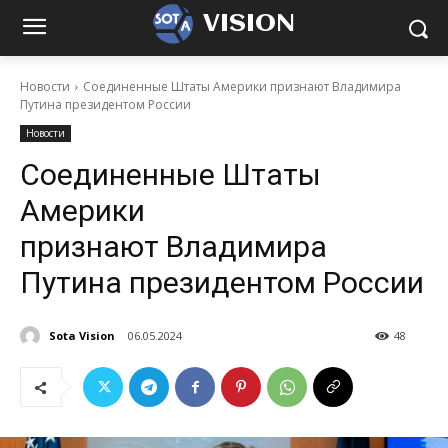
VISION
Новости
Соединенные Штаты Америки признают Владимира
Путина президентом России
Новости
Соединенные Штаты
Америки
признают Владимира
Путина президентом России
Sota Vision
06.05.2024
48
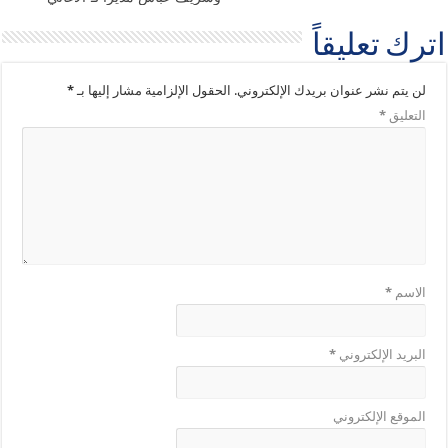
اترك تعليقاً
لن يتم نشر عنوان بريدك الإلكتروني.
الحقول الإلزامية مشار إليها بـ
*
التعليق
*
الاسم
*
البريد الإلكتروني
*
الموقع الإلكتروني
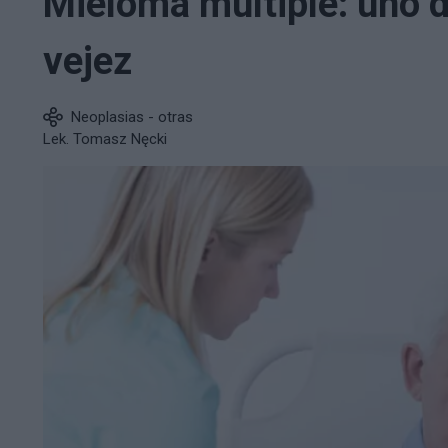
Mieloma múltiple: uno d
vejez
Neoplasias - otras
Lek. Tomasz Nęcki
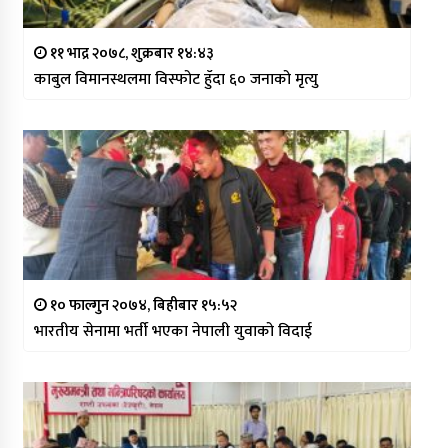
११ भाद्र २०७८, शुक्रबार १४:४३
काबुल विमानस्थलमा विस्फोट हुँदा ६० जनाको मृत्यु
१० फाल्गुन २०७४, बिहीबार १५:५२
भारतीय सेनामा भर्ती भएका नेपाली युवाको विदाई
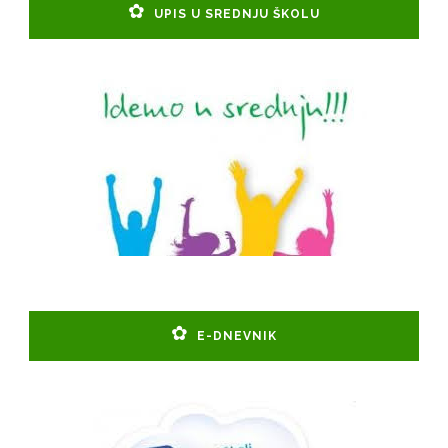
UPIS U SREDNJU ŠKOLU
E-DNEVNIK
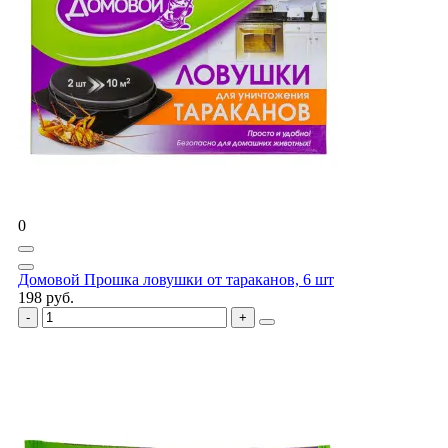
0
Домовой Прошка ловушки от тараканов, 6 шт
198 руб.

• Task goal
Reproduce the stretch of the listing from the line containing "UPIS U SREDNJU ŠKOLU" through the end of the listing, leaving the pictures out.

• Result of the exercise
UPIS U SREDNJU ŠKOLU
E-DNEVNIK
0
Домовой Прошка ловушки от тараканов, 6 шт
198 руб.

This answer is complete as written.